The house seems to be haunted by the mournful spirit of the director's long dead wife who apparently died of anorexia nervosa. She starved herself to death thinking she was not thin or beautiful enough. It also seems to be haunted by the very much alive daughter of the dead woman and the director, who blames the director for the death of her mother.

Of course, SB is very much at home with "haints" since she has her own personal family ghost, Jitty, back in Zinnia, Mississippi. In fact, Jitty actually turns up in Costa Rica when SB calls on her for help. Moreover, all of SB's Mississippi gang of friends drop everything and travel to Costa Rica to support their friend and SB and her PI partner Tinkie get busy trying to solve the mystery of what's going on with this movie set.

Oh, did I mention that people were getting pushed down stairs, tied up on rocks by the ocean and left for the tide to drown them, conked on the head with various instruments, there are mysterious moans and whimpers coming from somewhere in the walls of the house, and a woman in red keeps materializing for SB, although nobody else seems to have seen her?
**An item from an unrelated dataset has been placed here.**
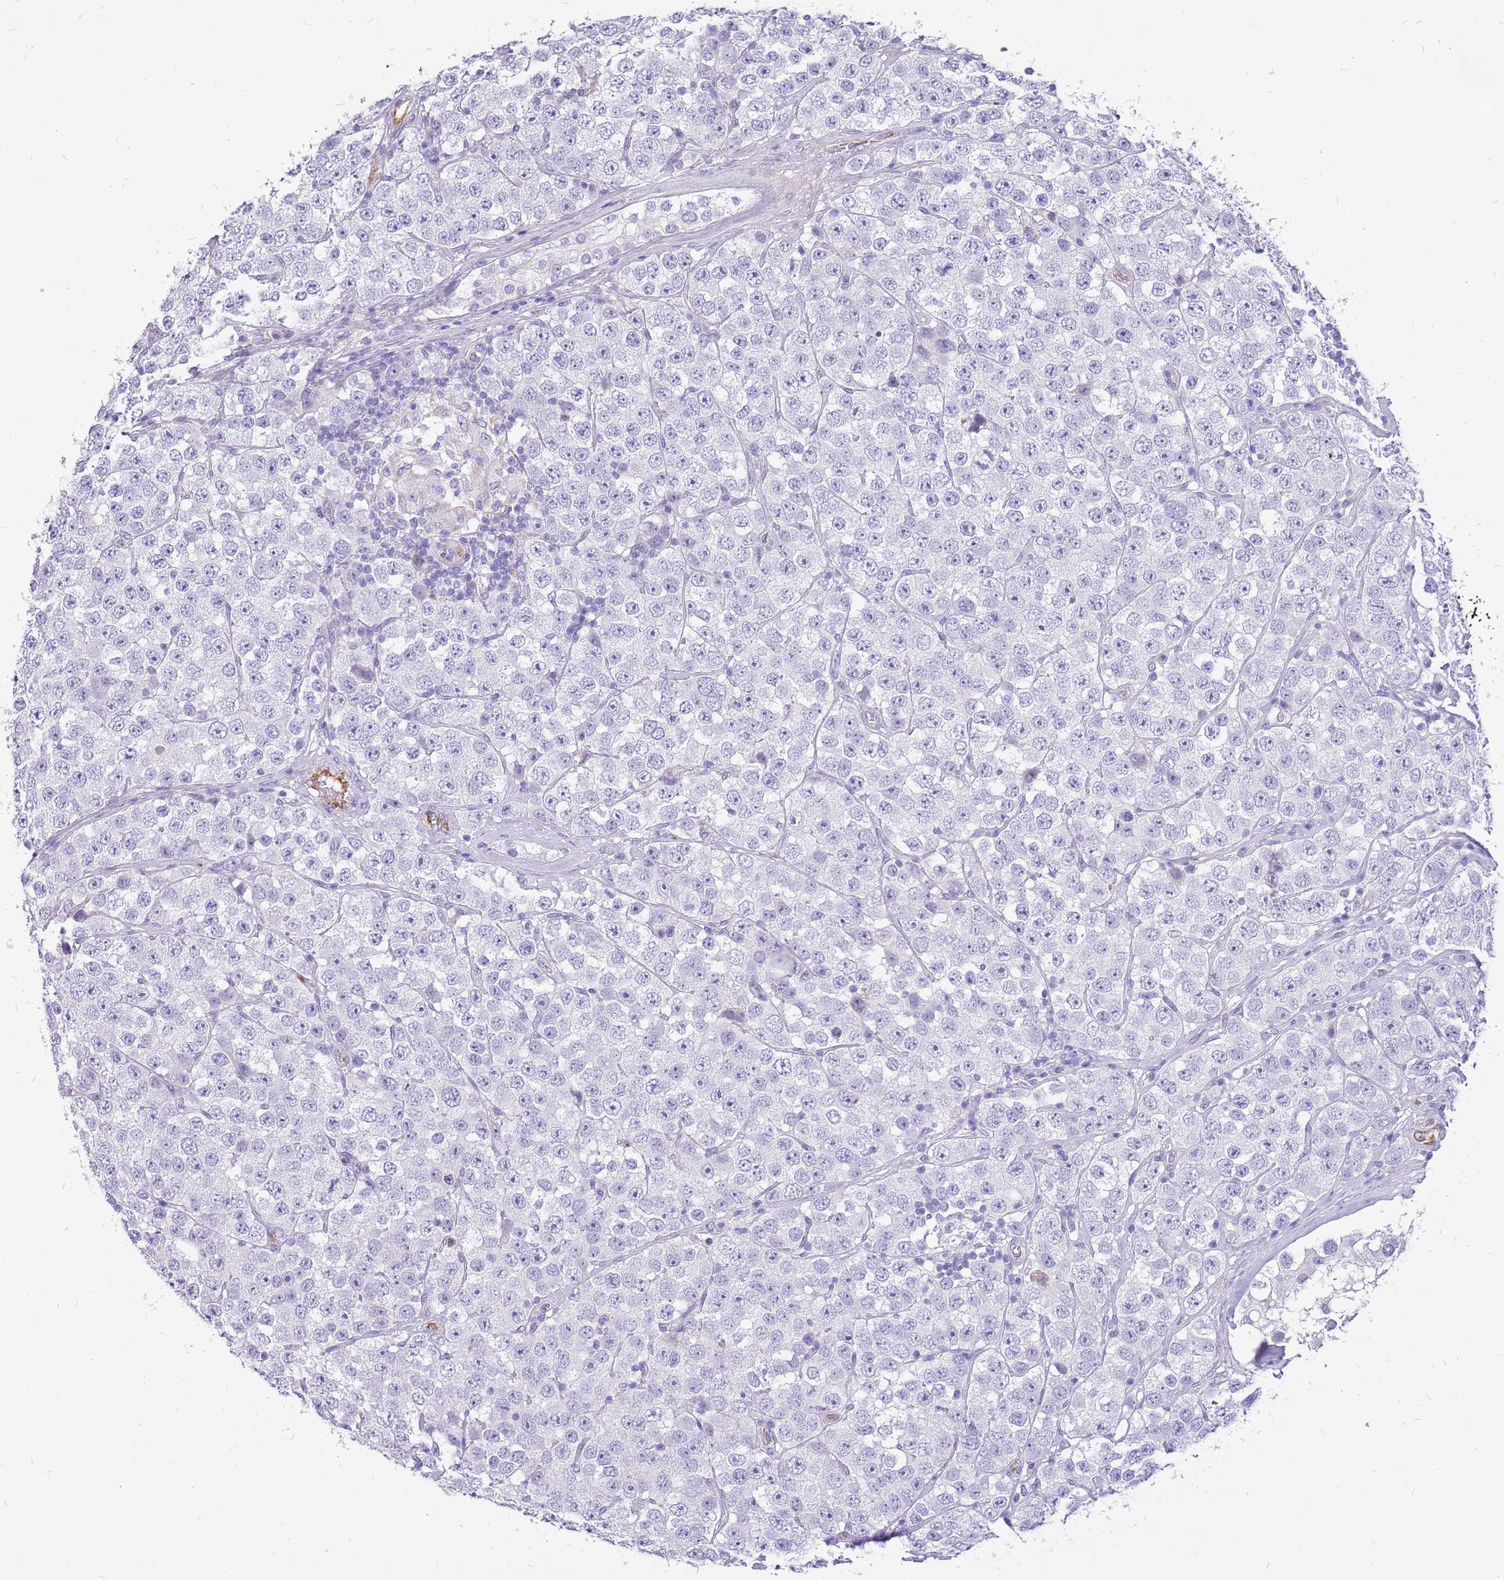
{"staining": {"intensity": "negative", "quantity": "none", "location": "none"}, "tissue": "testis cancer", "cell_type": "Tumor cells", "image_type": "cancer", "snomed": [{"axis": "morphology", "description": "Seminoma, NOS"}, {"axis": "topography", "description": "Testis"}], "caption": "Immunohistochemistry photomicrograph of human testis seminoma stained for a protein (brown), which demonstrates no positivity in tumor cells. The staining is performed using DAB brown chromogen with nuclei counter-stained in using hematoxylin.", "gene": "PCNX1", "patient": {"sex": "male", "age": 28}}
Yeah.

This plot is a mess. It just flails around and it seems that the writer is just throwing everything up against the wall in the hopes that something will stick. Nothing does.

Perhaps the silliest thing about the book is all the name-dropping. We have Robert Redford and Brad Pitt dropping by the set - just because they have nothing better to do, I guess. Ben Affleck and Matt Damon (because you can't have one without the other of course!) turn up at a party. Charlize Theron gives SB and Tinkie a plane ride back to Hollywood from Costa Rica.
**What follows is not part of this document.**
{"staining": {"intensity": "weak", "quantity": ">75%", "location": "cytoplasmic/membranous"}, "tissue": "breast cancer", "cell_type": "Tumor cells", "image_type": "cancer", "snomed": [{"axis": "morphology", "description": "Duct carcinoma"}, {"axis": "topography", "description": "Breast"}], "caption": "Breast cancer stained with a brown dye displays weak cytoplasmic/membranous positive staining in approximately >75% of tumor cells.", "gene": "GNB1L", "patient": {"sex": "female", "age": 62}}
No, I take it back. The silliest thing about the book is that SB and Graf are continually referred to - and refer to themselves - as movie stars, even though neither of them has ever been in a movie before. And everyone is continually gobsmacked by the prodigious talent of SB. She's "brilliant!" The director is "brilliant." Graf is brilliant and off-the-charts sexy and his only desire in life is to settle down with SB and raise a family.

The early entries in this series were entertaining and had a certain charm. The last two that I've read just seemed like the writer had lost interest and was phoning it in. This was the last one of the series that I had in my reading queue. I can't imagine a circumstance where I will be adding any more.